Friday, May 21, 2010

Vatican Seems Unsure that God Alone Can Create Life

This article was originally published by Technorati on 21 May 2010 as a Simply Spirited feature. To see all my Technorati articles, click Lifestyle in the Contents listing on the sidebar.

According to an AP report, scientists are one step closer to artificial life. At least that's what the headline would have us believe.

In reality, what J. Craig Venter and his team of gnome-mappers have done is to create a strand of synthetic DNA and place it inside one bacterium to change it to a different type of bacterium. No small accomplishment, I'm sure, but not the creation of life, per se. One might even say, "Not even close."

What I found most interesting about this article was not the content, but the comments attached to it. Particularly one by a woman named Jen, who said, "The religious nutjobs in this world will definitely be chiming in with their nonsense. They have to make all cool things seem evil."

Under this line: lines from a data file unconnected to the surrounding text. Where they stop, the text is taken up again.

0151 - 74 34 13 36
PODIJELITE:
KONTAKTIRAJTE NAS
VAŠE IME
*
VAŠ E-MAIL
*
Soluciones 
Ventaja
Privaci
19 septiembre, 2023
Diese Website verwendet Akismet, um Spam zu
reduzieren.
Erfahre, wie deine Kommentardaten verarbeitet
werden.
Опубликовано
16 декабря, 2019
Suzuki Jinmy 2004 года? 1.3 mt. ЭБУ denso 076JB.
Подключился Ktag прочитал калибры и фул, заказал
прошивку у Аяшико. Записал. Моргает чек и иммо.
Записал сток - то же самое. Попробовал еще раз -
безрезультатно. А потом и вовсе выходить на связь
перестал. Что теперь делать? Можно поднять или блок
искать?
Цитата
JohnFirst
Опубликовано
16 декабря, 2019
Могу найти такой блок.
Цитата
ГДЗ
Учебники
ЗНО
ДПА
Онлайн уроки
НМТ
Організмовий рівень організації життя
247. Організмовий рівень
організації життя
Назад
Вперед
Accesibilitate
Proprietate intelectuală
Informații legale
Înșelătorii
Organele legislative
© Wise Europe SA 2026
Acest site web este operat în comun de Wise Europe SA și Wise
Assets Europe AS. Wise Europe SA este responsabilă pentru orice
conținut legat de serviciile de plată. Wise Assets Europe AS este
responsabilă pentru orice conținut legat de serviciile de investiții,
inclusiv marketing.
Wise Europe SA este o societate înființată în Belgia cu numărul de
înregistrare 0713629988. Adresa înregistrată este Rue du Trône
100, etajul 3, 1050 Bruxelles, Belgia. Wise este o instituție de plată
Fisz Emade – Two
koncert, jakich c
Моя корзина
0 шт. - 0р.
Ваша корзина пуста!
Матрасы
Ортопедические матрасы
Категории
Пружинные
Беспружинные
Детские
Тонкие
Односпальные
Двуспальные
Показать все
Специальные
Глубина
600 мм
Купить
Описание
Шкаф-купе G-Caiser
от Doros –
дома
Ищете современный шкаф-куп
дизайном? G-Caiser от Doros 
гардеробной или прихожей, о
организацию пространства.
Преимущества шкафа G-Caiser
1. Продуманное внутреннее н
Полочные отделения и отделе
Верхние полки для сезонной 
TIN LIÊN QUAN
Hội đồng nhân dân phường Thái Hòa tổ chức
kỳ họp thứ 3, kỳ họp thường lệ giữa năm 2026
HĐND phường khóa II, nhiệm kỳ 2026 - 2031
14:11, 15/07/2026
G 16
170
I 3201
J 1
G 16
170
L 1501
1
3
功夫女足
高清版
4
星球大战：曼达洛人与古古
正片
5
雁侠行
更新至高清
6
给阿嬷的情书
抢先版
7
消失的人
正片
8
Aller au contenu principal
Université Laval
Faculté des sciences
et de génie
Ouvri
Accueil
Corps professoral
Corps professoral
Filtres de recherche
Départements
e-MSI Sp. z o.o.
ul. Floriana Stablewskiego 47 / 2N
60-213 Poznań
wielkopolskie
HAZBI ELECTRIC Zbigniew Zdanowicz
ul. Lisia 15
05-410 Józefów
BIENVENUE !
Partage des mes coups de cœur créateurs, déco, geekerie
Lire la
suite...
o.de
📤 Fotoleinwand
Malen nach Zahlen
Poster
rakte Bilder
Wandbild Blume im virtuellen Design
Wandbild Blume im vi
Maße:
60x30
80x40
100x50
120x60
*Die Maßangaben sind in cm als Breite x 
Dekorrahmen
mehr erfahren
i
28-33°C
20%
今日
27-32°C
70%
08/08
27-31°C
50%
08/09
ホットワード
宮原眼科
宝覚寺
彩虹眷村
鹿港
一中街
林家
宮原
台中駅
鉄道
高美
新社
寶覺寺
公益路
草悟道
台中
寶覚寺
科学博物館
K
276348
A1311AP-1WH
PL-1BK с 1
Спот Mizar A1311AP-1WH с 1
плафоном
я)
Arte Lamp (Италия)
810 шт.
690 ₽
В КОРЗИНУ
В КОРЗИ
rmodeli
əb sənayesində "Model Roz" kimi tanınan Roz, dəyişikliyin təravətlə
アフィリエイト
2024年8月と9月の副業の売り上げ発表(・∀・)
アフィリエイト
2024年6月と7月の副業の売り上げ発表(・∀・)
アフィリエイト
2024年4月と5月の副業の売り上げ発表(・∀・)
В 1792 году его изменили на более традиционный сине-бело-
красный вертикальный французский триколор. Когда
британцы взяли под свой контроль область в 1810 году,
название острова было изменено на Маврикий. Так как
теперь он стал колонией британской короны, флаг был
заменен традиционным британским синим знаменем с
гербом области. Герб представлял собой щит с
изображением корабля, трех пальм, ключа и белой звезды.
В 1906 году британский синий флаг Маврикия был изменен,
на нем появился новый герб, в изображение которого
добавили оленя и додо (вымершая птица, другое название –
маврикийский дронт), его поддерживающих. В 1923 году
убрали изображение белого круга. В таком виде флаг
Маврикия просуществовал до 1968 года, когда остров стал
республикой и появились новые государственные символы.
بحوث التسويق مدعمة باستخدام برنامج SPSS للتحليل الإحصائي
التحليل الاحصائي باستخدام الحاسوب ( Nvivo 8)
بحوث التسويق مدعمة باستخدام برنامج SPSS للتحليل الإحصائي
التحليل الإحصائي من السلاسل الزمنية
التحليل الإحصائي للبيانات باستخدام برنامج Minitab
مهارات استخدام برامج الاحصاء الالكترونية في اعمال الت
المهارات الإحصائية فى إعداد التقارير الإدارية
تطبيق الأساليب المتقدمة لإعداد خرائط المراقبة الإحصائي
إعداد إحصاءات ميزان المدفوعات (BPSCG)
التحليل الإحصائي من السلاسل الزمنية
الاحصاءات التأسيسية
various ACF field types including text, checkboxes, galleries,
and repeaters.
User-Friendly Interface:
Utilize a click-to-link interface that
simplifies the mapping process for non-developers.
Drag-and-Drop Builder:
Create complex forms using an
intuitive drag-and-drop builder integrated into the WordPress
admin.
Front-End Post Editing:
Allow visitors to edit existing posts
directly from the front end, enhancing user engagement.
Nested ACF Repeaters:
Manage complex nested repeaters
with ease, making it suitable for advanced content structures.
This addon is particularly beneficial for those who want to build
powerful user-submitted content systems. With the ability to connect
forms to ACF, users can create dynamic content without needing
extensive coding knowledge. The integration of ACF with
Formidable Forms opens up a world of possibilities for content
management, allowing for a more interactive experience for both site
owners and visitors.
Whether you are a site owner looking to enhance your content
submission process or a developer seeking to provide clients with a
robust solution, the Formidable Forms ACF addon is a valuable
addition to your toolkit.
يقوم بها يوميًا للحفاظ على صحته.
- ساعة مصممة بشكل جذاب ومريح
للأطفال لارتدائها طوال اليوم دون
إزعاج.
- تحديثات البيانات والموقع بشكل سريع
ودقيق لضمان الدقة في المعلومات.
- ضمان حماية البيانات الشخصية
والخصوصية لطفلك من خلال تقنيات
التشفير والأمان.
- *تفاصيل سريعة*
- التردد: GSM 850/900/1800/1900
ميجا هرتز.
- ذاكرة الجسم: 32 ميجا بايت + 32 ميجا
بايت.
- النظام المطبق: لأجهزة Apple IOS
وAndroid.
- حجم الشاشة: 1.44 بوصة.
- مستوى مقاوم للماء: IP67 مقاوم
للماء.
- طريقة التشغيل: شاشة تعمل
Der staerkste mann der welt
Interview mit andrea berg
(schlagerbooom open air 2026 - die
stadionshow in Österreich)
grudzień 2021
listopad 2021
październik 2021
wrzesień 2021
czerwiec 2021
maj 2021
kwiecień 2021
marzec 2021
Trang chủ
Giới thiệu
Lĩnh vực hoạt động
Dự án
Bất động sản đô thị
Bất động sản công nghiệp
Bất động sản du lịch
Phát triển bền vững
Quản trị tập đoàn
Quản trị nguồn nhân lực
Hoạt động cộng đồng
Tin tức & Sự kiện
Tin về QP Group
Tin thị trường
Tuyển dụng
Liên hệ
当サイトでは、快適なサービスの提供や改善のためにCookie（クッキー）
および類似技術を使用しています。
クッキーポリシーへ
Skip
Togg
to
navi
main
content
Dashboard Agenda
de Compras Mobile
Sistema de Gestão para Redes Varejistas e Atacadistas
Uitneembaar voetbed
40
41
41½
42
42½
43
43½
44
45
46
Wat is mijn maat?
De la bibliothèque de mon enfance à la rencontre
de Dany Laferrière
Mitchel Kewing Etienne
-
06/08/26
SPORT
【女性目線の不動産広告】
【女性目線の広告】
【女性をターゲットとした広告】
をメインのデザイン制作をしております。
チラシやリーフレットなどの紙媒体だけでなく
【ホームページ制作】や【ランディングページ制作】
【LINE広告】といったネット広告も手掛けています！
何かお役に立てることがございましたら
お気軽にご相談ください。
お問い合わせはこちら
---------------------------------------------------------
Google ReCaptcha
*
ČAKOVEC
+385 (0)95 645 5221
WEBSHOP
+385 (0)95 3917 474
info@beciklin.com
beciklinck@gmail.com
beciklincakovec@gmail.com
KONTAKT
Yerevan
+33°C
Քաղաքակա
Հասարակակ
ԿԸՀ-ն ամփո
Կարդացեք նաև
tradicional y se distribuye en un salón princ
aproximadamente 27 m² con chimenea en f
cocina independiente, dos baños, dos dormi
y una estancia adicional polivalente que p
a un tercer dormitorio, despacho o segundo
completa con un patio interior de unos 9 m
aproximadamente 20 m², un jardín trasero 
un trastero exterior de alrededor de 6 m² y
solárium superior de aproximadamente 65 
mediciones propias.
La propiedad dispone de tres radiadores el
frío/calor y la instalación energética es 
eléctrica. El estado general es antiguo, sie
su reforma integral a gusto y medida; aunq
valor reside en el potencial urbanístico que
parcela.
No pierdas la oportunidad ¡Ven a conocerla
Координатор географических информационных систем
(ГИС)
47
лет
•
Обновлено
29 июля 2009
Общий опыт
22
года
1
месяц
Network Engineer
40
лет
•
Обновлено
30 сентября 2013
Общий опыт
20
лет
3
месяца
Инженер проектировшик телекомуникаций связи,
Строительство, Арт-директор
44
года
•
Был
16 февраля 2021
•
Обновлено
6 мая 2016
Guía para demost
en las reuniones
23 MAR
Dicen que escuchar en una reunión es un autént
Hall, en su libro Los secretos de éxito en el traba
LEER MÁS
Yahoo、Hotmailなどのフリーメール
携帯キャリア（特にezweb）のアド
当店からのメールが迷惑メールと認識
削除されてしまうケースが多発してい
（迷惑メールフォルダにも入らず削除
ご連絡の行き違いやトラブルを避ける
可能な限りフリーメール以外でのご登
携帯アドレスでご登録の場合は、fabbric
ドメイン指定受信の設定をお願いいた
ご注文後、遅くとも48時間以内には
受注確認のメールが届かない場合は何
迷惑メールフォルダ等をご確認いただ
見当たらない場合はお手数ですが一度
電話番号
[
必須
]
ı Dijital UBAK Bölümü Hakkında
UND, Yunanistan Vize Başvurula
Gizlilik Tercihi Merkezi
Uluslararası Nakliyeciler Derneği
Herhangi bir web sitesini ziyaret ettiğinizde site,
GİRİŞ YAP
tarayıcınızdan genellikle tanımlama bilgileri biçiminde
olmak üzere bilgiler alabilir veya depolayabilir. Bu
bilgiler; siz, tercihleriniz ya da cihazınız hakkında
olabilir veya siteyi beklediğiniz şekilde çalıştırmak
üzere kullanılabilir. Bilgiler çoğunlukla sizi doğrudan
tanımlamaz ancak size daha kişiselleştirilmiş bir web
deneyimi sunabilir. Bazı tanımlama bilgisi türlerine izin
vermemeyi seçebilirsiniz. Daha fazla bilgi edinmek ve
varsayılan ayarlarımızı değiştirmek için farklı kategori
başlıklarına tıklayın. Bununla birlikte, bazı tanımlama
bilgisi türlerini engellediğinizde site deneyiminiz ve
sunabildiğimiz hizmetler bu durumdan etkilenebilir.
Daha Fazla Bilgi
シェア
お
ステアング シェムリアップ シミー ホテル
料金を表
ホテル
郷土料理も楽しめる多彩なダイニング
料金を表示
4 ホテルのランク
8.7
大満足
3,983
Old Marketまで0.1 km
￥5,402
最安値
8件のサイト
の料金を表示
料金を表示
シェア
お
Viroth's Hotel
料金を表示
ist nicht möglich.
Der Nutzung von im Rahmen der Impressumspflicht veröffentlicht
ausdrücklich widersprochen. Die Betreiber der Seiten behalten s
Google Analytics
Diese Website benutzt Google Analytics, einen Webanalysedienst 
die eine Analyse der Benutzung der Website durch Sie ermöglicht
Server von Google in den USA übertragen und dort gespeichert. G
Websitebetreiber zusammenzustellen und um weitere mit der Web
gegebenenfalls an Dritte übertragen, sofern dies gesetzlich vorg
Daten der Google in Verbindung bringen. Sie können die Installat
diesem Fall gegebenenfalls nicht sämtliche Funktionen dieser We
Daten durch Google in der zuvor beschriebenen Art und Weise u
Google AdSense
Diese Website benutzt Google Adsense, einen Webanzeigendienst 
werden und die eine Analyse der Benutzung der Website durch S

Such "nonsense" was not long in coming. The Vatican's leading bio-ethicist, Monsignor Rino Fisichella, reportedly responded to the new procedure by saying, ""We look at science with great interest. But we think above all about the meaning that must be given to life. We can only reach the conclusion that we need God, the origin of life."

Italian Bishop Domenico Mogavero adding, perhaps, some clarification to what Fisichella must have meant, said: ""Pretending to be God and parroting his power of creation is an enormous risk that can plunge men into a barbarity. [Scientists] should never forget that there is only one creator: God."

Nonsense, indeed. God's hegemony in the realm of life creation couldn't possibly need their protection. Such an idea is a contradiction, an oxymoron.

Certainly, this sort of bio-technology could create major problems, akin to those associated with the transplanting of non-native species of plants and animals, which wreck havoc on fragile eco-systems. But beyond that, it appears the Vatican is concerned that one day science will be able to create Frankenstein's monster--actual life itself.

Perhaps a more appealing tack for the Vatican or any other purportedly spiritual organization--one that might win the respect of commenters like Jen--would be to defiantly reassure its adherents that there is nothing to worry about because science will never be able to produce the miracle of life from scratch, one of the obvious indicators of God's existence, because science doesn't even understand what life is.

But apparently, the Vatican is unsure that this obligatory tenet of faith is true. The church's nose has been bloodied by science before. Better just to cover up and wait this round out, I suppose.